-- Task objective --
Pictures are to be left out, and only the lines below starting at the one with "ng e plumber 24hs na Vila" and ending at the one with "resa celebre. Apprezzarla" are to be reproduced, each exactly, both ends included.

== Entries shown ==

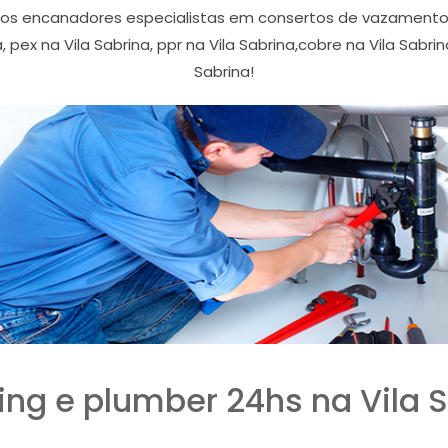
os encanadores especialistas em consertos de vazamentos 
na, pex na Vila Sabrina, ppr na Vila Sabrina,cobre na Vila Sab
Sabrina!
ng e plumber 24hs na Vila 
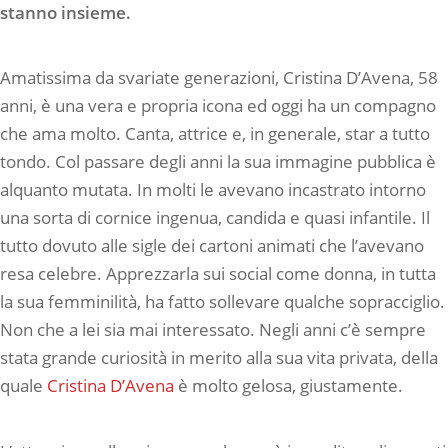
stanno insieme.
Amatissima da svariate generazioni, Cristina D’Avena, 58
anni, è una vera e propria icona ed oggi ha un compagno
che ama molto. Canta, attrice e, in generale, star a tutto
tondo. Col passare degli anni la sua immagine pubblica è
alquanto mutata. In molti le avevano incastrato intorno
una sorta di cornice ingenua, candida e quasi infantile. Il
tutto dovuto alle sigle dei cartoni animati che l’avevano
resa celebre. Apprezzarla sui social come donna, in tutta
la sua femminilità, ha fatto sollevare qualche sopracciglio.
Non che a lei sia mai interessato. Negli anni c’è sempre
stata grande curiosità in merito alla sua vita privata, della
quale
Cristina D’Avena
è molto gelosa, giustamente.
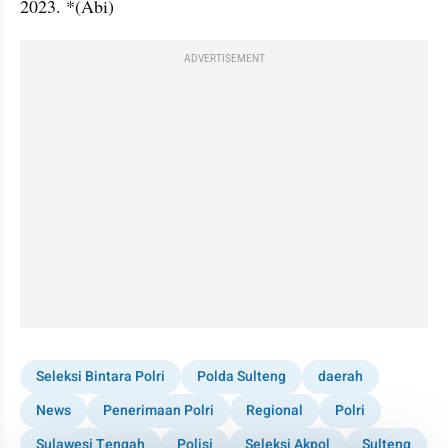
2023. *(Abi)
ADVERTISEMENT
Seleksi Bintara Polri
Polda Sulteng
daerah
News
Penerimaan Polri
Regional
Polri
Sulawesi Tengah
Polisi
Seleksi Akpol
Sulteng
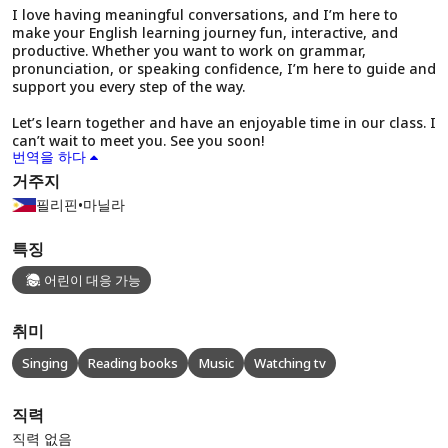
I love having meaningful conversations, and I’m here to
make your English learning journey fun, interactive, and
productive. Whether you want to work on grammar,
pronunciation, or speaking confidence, I’m here to guide and
support you every step of the way.
Let’s learn together and have an enjoyable time in our class. I
can’t wait to meet you. See you soon!
번역을 하다
거주지
필리핀
•
마닐라
특징
어린이 대응 가능
취미
Singing
Reading books
Music
Watching tv
직력
직력 없음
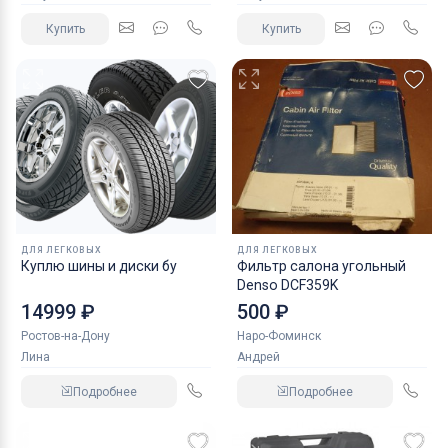
Купить
Купить
ДЛЯ ЛЕГКОВЫХ
ДЛЯ ЛЕГКОВЫХ
Куплю шины и диски бу
Фильтр салона угольный
Denso DCF359K
14999 ₽
500 ₽
Ростов-на-Дону
Наро-Фоминск
Лина
Андрей
Подробнее
Подробнее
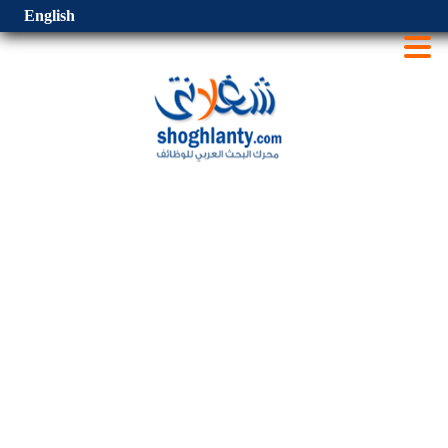
English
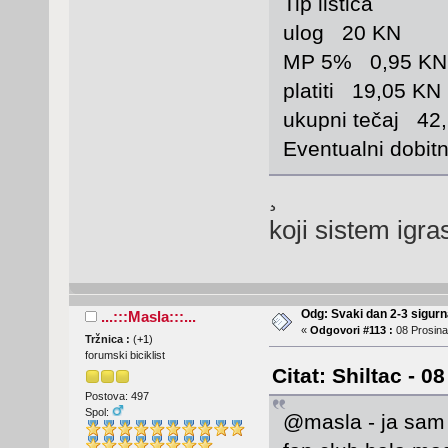
Tip listića
ulog 20 KN
MP 5% 0,95 KN
platiti 19,05 KN
ukupni tečaj 42
Eventualni dobit
¸
koji sistem igra
Odg: Svaki dan 2-3 sigurn
...:::Masla:::...
«
Odgovori #113 :
08 Prosina
Tržnica :
(
+1
)
forumski biciklist
Citat: Shiltac - 0
Postova: 497
Spol:
@masla - ja sam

===

-- Result --
ng e plumber 24hs na Vila 
stanno insieme.
Amatissima da svariate generazioni, Cristina D’Avena, 58
anni, è una vera e propria icona ed oggi ha un compagno
che ama molto. Canta, attrice e, in generale, star a tutto
tondo. Col passare degli anni la sua immagine pubblica è
alquanto mutata. In molti le avevano incastrato intorno
una sorta di cornice ingenua, candida e quasi infantile. Il
tutto dovuto alle sigle dei cartoni animati che l’avevano
resa celebre. Apprezzarla sui social come donna, in tutta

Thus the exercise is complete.